UN POIGNARD POUR LA SOIF

On ne pense pas toujours à prendre une photo.

Ou bien ce ne sont pas des photos faites pour être publiées.

Heureusement, il y a les photos prises d’avance. Les plans B. Les faces B.

J’ai faim. J’ai très faim. Je n’avais pas assez mangé à midi, parce qu’il pleuvait et que je n’étais pas content, à cause de mes chaussures percées. Et puis je m’étais dit que j’en avais un peu marre de m’habiller avec des sacs de pommes de terre.

Quand ce n’étaient pas des sacs poubelles.

Je m’étais dit que, quand j’aurais perdu encore douze kilos de plus, je me mettrai à la recherche de vêtements plus dignes d’être portés. J’avais eu envie d’être élégant. Envie de prestance.

Cela dit, les sacs de pommes de terre, c’est pratique. Surtout si l’on possède sept ou huit exemplaires du même sac. Plus besoin de se demander ce qu’on va mettre.

Evidemment, il faudrait au moins un sac bien coupé en huit exemplaires, avec sous-vêtements et accessoires. Donc huit fois le même jean noir bien coupé et à ma taille. Cela fait longtemps que je ne fais plus faire d’ourlet.
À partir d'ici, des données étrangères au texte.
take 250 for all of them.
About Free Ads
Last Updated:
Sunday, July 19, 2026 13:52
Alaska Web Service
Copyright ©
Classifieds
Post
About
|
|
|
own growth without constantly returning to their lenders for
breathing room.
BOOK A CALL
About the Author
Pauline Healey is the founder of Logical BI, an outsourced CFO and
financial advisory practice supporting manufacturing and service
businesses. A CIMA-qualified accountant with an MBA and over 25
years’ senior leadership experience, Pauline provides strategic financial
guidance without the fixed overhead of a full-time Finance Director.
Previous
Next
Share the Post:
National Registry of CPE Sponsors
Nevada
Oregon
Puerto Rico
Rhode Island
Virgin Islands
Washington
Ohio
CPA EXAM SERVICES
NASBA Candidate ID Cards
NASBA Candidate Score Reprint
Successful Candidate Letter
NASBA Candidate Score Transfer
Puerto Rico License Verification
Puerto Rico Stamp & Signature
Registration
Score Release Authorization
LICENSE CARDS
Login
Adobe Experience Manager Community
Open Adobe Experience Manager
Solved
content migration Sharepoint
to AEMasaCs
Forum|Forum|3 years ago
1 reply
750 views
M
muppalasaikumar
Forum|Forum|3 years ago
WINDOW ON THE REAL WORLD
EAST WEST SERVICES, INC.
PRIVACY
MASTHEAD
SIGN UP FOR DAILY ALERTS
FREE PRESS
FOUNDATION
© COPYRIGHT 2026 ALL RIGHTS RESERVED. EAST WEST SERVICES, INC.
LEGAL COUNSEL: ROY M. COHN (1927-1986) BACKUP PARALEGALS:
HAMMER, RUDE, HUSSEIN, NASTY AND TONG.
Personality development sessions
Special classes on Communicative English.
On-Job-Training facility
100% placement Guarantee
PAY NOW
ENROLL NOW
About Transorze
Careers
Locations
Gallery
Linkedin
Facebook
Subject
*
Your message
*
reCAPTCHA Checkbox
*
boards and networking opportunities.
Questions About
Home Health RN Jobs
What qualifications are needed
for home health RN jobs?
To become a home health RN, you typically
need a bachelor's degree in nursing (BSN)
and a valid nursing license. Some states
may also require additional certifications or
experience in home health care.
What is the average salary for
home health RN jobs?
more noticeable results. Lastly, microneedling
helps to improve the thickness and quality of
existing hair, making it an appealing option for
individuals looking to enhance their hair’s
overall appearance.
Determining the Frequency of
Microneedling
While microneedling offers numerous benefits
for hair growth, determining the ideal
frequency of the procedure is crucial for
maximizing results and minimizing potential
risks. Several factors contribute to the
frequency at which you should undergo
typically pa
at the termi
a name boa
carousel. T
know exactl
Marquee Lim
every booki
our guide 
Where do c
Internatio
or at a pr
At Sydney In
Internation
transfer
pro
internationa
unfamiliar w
Par paresse, bien sûr, parce qu’on ne trouve pas une retoucherie correcte dans le quartier. Je porte donc des pantalons trop longs, qui font des accordéons au-dessus des chaussures. Et puis mal coupés, parce que c’est du prêt à porter bas de gamme.

Il me faudrait une dizaine de jeans noirs taillés sur mesure. Une dizaine de t-shirts noirs (j’admet le gris, pour changer et le bleu lorsqu’il n’est pas possible de faire autrement), quatre paires de chaussures étanches et confortables.

Et puis il me faudrait des vestes et des manteaux.

Je n’en peux plus de ces sweats à capuche et de ces doudounes Quechua.

Il me faudrait quatre costumes bien taillés (huit serait bien sûr plus confortable mais ne soyons pas excessif), une quinzaines de chemises fraiches et de bonne facture, une dizaine de jolies cravates, deux manteaux et deux imperméables, quatre bonnes paires de chaussures (au moins des Finsbury, mais des Churchs ou des Weston, ce serait mieux — je ne demande pas des Berlutti non plus, hein). 

Recevoir ça chaque année au moment des fêtes d’un admirateur inconnu, ce serait une amélioration notable de mon quotidien vestimentaire.

Pour l’instant, je m’en tiens aux sacs de pommes de terre mal coupés.

A propos, il faut que j’aille chez le coiffeur, au plus vite.